Questions about this query:
1. Is the f-word taboo in a query? I looked through your archives but didn’t find anything on that, although I also didn’t see anybody else use it.

2. I travel full-time internationally so I don’t have a permanent mailing address or phone number. Will my query suffer for lack of contact details or how would you advise handling this?

Dear Query Shark,

Petty officer third class Simon Aster is a poet, and he’s out for blood. Make no mistake about it – Aster might be serving in Bill Clinton’s Navy but he’s damn sure no believer in America. Hell, his main goals for military service are to get back to Italy and write something destructive, not to mention spending his non-working hours as far from Americans as he can get. Especially cowboys. Aster fucking hates cowboys. So when he’s reassigned to Sardinia, Italy, on the half-female crew of the USS Robert English, everything seems to be going according to plan.

That first line is brilliant. It's brilliant because of the juxtaposition of "poet" and "out for blood" two things that seem quite opposite. Setting the time period with "Bill Clinton's Navy" is very deft.
And then the punch: He's no believer in America.

This is one of the best first paragraphs I've ever seen for enticing me to read on. Do I want to know what happens? Hell yes I do.

As to fucking cowboys, well, that's a problem and you were smart to realize it.
Not everyone is as relaxed about the f-bomb as the Shark.
Thus, unless you absolutely must use it, I'd take it out.
Do you need it here?
No you do not. You've got all guns firing here, you're ok with ramping down the invectives.

But that’s before he finds out he’ll be working in the Crane Shop; and once Aster gets a look at those powerful cranes on the upper decks of the submarine tender, all bets are off. Because as much as he loves poetry, and as much as he loves Italy, he might just love this job more. To make matters worse, Aster discovers that he actually likes the bunch of fucking cowboys who work in the Crane Shop.

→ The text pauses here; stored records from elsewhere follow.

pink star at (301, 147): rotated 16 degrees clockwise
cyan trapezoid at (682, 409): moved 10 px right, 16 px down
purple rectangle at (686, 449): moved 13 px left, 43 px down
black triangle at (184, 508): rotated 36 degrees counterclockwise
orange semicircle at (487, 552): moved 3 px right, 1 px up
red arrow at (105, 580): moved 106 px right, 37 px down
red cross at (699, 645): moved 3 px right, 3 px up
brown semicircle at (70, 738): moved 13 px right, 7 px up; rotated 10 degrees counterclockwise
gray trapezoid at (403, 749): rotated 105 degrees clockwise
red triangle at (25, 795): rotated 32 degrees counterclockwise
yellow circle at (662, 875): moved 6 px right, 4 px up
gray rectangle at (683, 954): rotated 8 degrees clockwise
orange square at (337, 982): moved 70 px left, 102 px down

Although of course now, with this second use of fucking cowboys, it's clear that it adds a layer of nuance to the description that you really wouldn't find with any other word.
So, I'm going to revise my earlier statement: I think you DO need "fucking cowboys" here and if an agent rejects based solely on the appearance of that word, you know s/he isn't reading for nuance and style, and that tells you something.

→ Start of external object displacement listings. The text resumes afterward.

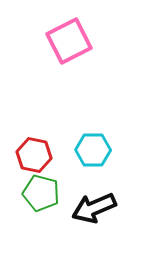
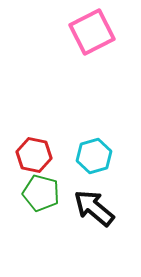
pink square: moved 23 px right, 9 px up
cyan hexagon: moved 1 px right, 6 px down; rotated 16 degrees counterclockwise
black arrow: rotated 63 degrees clockwise
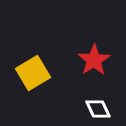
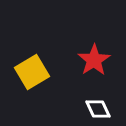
yellow square: moved 1 px left, 1 px up
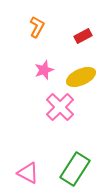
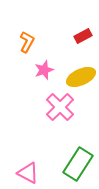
orange L-shape: moved 10 px left, 15 px down
green rectangle: moved 3 px right, 5 px up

Anyway, if Aster can’t find a solution to his anorgasmia none of it’s going to matter. So far as he’s concerned, you can be the best damn crane operator in the Navy but you aren’t much of a man if you’ve got to take it out every time and use your hand to finish – poet or not. At first, Aster believes Italy will heal his inadequacy, then thinks maybe the cranes will, but as the stakes get higher and his disillusionment darker, Aster realizes that his very survival depends on whether or not he can get his pen working. Only, by now, he’s not sure if he should be attacking America or defending it.

Wait what??? WHAT? All of a sudden this is a novel about a guy who can't achieve orgasm?

If "out for blood" is some sort of euphemism for the sex theme, you've outsmarted yourself here. This reminds of the old joke about "get screwed by a beautiful woman" in which the object of the joke is expecting sex only to discover he gets fleeced instead. Only this time, your reader is the object of the joke, and the response is not to laugh, it's to hit the reject button.

What happened to the "doesn't believe in America?" thread?
And if you tell me that cranes is just some sort of metaphor I'm going to weep, because the idea of a novel about cranes on a submarine tender is really cool. 

You totally lose me in this third paragraph, and it's fucking breaking my heart because those first two were as good as I've ever seen.

Either you've lost the thread of the plot here, or you're writing a book I don't want to read. Both options are bad. One you can revise. One is just my bad luck.

Right here is where I'd send the form rejection. (notice I don't even read pages here)

THE CRANES OF KNOSSOS is a work of upmarket fiction in the K├╝nstlerroman tradition. It is complete at 102,000 words. I have included the first five pages below for your convenience.

Thank you for your time and consideration,

Clearly you are a very good writer.
I really hope you're writing about something more than a guy's sex life cause I'm just not interested in that and I'm having a hard time thinking of anyone else who would be either.

As to your second question, just include the information that you travel full time at the bottom of your query right before thank you for your time and consideration.

I hope you have a US bank account cause otherwise getting you paid is a pain in the asterisk.